What you will do: Please give back only the lines below from the one containing "M 1064,347 L 1296,431" to the one containing "1126,9 L 1496,143", each repeated word for word, both ends included.

Data listing:

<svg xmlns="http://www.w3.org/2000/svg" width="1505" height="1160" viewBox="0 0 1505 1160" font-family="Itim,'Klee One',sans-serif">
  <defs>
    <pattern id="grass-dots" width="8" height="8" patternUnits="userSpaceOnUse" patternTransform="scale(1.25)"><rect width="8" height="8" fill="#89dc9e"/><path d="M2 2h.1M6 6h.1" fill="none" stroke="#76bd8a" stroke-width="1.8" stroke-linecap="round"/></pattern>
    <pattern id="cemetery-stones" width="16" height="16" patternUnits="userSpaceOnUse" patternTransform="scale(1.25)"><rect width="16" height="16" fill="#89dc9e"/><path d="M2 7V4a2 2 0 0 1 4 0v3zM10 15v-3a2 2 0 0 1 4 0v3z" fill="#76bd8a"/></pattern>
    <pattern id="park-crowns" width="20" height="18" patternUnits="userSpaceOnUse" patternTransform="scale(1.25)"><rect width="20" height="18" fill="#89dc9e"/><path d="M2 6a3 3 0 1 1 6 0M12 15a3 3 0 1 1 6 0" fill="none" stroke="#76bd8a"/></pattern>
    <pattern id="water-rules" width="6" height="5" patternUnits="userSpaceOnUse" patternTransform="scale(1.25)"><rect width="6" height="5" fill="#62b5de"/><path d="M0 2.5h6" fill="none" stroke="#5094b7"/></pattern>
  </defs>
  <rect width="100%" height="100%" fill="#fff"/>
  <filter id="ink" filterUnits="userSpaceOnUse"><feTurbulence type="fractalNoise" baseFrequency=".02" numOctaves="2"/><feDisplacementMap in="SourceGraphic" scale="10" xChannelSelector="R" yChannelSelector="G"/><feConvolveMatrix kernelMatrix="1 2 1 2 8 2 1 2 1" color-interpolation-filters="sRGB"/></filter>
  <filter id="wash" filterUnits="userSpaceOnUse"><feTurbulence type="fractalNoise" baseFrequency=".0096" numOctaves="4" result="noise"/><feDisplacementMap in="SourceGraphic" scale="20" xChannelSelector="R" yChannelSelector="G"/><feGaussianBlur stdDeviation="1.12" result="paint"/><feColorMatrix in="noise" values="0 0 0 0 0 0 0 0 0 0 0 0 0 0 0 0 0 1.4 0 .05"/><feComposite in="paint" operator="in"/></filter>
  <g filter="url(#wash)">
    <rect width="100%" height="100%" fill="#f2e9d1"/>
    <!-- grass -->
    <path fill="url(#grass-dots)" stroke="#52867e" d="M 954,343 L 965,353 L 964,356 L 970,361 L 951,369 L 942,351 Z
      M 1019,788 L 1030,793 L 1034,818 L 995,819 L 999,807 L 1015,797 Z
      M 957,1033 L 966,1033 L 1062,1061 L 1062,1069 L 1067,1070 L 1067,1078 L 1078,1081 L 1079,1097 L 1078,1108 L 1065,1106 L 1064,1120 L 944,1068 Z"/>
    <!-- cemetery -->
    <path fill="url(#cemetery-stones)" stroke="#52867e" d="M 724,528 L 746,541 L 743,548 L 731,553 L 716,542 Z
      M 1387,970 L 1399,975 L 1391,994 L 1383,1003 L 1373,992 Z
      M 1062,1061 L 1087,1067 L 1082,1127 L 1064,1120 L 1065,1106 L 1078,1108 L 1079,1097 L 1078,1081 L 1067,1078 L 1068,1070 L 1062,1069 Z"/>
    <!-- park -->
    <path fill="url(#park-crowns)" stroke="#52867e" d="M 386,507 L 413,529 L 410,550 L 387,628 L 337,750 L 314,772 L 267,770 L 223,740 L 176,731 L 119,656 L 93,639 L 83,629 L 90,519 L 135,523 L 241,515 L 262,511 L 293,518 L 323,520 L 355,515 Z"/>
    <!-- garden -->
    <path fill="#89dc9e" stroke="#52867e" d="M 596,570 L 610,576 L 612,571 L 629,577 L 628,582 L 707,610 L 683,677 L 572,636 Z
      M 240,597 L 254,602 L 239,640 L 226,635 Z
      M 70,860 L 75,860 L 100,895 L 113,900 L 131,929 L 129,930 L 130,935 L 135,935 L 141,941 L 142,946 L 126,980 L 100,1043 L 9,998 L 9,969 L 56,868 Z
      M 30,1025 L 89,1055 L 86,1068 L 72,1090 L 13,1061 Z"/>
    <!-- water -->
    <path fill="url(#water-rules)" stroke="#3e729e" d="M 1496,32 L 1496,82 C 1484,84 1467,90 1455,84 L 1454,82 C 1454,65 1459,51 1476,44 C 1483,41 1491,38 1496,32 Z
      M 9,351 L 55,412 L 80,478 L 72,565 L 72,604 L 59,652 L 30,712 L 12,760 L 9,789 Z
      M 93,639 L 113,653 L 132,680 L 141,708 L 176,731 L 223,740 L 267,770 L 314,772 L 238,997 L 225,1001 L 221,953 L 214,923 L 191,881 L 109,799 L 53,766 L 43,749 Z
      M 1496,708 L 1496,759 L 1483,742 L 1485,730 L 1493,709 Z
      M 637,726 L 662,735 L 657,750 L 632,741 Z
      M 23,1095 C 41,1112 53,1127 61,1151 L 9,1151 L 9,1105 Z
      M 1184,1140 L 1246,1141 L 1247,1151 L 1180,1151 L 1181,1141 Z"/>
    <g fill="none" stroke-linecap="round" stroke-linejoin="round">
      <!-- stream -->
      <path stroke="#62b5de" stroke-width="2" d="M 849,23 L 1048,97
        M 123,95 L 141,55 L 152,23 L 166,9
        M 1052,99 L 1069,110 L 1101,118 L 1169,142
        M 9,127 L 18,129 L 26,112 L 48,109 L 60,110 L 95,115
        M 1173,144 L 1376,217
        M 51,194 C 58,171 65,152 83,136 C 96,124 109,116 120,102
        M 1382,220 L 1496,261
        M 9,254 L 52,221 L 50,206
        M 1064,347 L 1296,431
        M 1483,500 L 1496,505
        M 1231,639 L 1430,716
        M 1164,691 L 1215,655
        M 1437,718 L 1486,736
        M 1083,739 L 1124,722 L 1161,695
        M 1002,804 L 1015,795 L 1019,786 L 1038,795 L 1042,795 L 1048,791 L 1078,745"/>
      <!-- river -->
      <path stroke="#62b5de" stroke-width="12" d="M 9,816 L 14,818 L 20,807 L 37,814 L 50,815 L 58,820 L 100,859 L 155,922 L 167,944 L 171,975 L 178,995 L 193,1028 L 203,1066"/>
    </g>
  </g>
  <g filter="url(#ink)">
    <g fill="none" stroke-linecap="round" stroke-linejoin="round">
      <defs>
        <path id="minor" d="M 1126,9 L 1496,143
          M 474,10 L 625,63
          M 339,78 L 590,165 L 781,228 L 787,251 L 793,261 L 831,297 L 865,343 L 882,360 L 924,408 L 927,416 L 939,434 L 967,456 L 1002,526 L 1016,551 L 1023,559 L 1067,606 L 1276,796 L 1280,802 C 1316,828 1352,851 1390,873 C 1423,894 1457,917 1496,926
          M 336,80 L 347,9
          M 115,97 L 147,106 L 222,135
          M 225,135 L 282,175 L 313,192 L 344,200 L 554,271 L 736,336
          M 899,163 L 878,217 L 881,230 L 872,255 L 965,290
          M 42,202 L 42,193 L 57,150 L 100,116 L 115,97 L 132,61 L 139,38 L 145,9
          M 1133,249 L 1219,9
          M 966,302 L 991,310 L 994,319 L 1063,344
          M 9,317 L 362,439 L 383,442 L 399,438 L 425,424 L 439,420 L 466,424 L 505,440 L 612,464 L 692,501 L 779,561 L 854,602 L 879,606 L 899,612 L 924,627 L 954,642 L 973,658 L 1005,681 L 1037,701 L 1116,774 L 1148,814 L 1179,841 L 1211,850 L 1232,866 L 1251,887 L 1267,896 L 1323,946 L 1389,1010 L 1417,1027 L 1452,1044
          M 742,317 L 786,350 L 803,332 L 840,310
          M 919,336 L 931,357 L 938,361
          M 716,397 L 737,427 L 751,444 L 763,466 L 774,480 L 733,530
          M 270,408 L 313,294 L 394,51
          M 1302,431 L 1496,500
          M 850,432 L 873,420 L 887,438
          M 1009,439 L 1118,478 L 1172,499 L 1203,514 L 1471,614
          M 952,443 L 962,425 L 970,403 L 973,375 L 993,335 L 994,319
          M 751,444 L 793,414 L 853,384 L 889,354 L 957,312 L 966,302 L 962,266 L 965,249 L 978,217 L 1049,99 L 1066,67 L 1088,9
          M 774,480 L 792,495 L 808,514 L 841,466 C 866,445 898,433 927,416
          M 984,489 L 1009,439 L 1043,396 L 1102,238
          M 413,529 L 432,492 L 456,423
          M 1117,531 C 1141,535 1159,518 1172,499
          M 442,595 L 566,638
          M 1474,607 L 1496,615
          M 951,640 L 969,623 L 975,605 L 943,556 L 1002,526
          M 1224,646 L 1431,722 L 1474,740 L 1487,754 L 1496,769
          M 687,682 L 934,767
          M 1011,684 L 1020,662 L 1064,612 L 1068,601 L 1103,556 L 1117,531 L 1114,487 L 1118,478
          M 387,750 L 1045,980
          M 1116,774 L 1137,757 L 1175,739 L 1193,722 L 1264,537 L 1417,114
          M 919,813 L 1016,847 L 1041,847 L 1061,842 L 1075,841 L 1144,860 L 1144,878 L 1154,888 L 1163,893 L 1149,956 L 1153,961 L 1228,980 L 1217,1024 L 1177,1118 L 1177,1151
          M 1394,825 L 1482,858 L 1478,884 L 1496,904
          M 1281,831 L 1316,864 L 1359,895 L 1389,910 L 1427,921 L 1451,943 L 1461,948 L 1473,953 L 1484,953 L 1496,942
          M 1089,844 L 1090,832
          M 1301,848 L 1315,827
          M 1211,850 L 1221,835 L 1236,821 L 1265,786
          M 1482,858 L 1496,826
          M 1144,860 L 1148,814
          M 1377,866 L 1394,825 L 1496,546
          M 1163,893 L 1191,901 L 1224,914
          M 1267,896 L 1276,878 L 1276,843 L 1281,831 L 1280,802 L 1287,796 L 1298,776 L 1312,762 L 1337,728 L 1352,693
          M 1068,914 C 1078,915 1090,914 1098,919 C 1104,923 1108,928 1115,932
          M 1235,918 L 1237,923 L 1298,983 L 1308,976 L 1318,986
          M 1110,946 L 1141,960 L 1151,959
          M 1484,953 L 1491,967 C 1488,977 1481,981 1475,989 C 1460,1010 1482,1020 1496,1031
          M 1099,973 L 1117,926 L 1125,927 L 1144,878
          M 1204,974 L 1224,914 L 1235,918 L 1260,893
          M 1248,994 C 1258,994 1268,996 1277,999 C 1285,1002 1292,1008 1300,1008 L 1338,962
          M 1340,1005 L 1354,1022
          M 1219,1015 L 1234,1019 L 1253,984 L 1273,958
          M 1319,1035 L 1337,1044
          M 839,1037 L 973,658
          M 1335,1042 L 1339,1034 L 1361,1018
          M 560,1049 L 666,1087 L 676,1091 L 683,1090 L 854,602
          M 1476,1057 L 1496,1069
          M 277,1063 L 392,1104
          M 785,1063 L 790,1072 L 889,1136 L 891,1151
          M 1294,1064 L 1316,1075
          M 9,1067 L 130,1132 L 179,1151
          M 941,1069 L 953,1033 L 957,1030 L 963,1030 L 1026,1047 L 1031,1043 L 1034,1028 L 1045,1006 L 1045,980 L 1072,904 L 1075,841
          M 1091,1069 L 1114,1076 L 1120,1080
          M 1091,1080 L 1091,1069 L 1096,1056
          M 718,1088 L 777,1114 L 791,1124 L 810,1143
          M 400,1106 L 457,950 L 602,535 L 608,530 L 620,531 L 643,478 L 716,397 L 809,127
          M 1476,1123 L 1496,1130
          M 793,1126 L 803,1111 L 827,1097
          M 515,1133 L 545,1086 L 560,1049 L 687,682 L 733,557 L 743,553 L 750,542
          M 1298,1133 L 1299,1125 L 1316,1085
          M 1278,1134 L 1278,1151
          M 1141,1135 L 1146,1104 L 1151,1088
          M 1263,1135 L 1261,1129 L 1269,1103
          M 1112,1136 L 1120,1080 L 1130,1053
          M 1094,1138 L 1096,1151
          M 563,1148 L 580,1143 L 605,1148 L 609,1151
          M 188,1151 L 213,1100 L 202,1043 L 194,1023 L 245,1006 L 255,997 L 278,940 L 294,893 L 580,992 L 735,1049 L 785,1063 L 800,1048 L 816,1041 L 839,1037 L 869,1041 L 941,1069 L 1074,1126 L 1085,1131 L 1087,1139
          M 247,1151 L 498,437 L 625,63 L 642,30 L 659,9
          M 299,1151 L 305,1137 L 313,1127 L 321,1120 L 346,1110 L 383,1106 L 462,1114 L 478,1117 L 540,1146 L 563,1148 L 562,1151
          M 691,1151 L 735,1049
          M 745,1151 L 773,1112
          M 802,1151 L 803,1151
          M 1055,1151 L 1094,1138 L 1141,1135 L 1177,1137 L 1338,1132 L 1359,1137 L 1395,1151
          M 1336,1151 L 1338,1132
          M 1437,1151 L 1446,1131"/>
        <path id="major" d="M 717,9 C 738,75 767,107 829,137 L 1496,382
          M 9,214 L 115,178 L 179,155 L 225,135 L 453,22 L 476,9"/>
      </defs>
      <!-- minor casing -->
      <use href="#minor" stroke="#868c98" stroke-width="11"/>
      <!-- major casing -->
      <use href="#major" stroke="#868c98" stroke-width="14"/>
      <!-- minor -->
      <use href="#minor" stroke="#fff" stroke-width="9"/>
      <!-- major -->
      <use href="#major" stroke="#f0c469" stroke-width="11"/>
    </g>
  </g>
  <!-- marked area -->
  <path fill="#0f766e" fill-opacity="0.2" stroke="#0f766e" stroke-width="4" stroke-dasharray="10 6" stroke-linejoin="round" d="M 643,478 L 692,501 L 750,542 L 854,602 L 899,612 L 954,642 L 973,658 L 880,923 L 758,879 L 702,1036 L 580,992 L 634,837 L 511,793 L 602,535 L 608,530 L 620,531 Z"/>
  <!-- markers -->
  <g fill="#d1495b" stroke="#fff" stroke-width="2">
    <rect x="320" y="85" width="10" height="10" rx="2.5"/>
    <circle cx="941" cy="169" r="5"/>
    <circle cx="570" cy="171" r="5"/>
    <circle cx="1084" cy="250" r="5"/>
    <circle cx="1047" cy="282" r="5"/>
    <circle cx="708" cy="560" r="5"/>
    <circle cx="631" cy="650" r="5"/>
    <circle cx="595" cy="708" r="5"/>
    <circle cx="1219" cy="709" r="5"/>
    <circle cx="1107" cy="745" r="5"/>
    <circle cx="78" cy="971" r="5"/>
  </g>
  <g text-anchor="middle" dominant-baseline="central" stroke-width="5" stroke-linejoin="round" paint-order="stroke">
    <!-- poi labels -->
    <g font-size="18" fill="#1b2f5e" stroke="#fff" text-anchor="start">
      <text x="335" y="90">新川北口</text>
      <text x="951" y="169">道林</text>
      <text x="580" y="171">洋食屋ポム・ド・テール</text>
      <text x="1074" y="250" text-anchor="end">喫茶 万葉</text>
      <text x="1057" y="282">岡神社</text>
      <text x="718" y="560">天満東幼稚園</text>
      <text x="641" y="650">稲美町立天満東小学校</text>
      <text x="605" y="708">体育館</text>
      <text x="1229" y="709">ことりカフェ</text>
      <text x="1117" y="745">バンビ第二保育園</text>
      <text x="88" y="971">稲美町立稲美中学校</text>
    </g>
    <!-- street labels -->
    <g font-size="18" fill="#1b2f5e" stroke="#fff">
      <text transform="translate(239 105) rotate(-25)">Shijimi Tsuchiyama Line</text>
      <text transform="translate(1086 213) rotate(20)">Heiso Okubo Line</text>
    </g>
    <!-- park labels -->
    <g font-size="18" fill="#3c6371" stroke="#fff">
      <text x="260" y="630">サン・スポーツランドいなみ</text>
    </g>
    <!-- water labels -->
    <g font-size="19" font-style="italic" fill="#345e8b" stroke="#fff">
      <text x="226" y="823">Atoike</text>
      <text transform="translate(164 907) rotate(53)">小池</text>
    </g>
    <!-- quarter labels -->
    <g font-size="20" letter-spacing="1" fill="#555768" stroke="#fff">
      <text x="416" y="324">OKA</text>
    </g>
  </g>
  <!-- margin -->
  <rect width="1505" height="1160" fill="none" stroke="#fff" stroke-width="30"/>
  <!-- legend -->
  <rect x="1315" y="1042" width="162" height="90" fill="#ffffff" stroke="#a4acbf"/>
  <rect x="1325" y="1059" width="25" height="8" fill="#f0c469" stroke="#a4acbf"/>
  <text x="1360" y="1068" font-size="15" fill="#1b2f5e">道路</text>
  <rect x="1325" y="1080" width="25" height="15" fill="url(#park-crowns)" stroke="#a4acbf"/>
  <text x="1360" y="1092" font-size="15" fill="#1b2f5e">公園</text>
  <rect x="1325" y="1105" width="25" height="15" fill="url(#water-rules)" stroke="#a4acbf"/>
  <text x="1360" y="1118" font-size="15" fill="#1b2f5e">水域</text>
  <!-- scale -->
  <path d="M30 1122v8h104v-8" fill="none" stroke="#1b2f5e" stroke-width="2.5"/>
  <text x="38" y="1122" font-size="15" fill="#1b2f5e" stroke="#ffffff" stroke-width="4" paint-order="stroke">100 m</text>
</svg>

Exercise response:
        M 1064,347 L 1296,431
        M 1483,500 L 1496,505
        M 1231,639 L 1430,716
        M 1164,691 L 1215,655
        M 1437,718 L 1486,736
        M 1083,739 L 1124,722 L 1161,695
        M 1002,804 L 1015,795 L 1019,786 L 1038,795 L 1042,795 L 1048,791 L 1078,745"/>
      <!-- river -->
      <path stroke="#62b5de" stroke-width="12" d="M 9,816 L 14,818 L 20,807 L 37,814 L 50,815 L 58,820 L 100,859 L 155,922 L 167,944 L 171,975 L 178,995 L 193,1028 L 203,1066"/>
    </g>
  </g>
  <g filter="url(#ink)">
    <g fill="none" stroke-linecap="round" stroke-linejoin="round">
      <defs>
        <path id="minor" d="M 1126,9 L 1496,143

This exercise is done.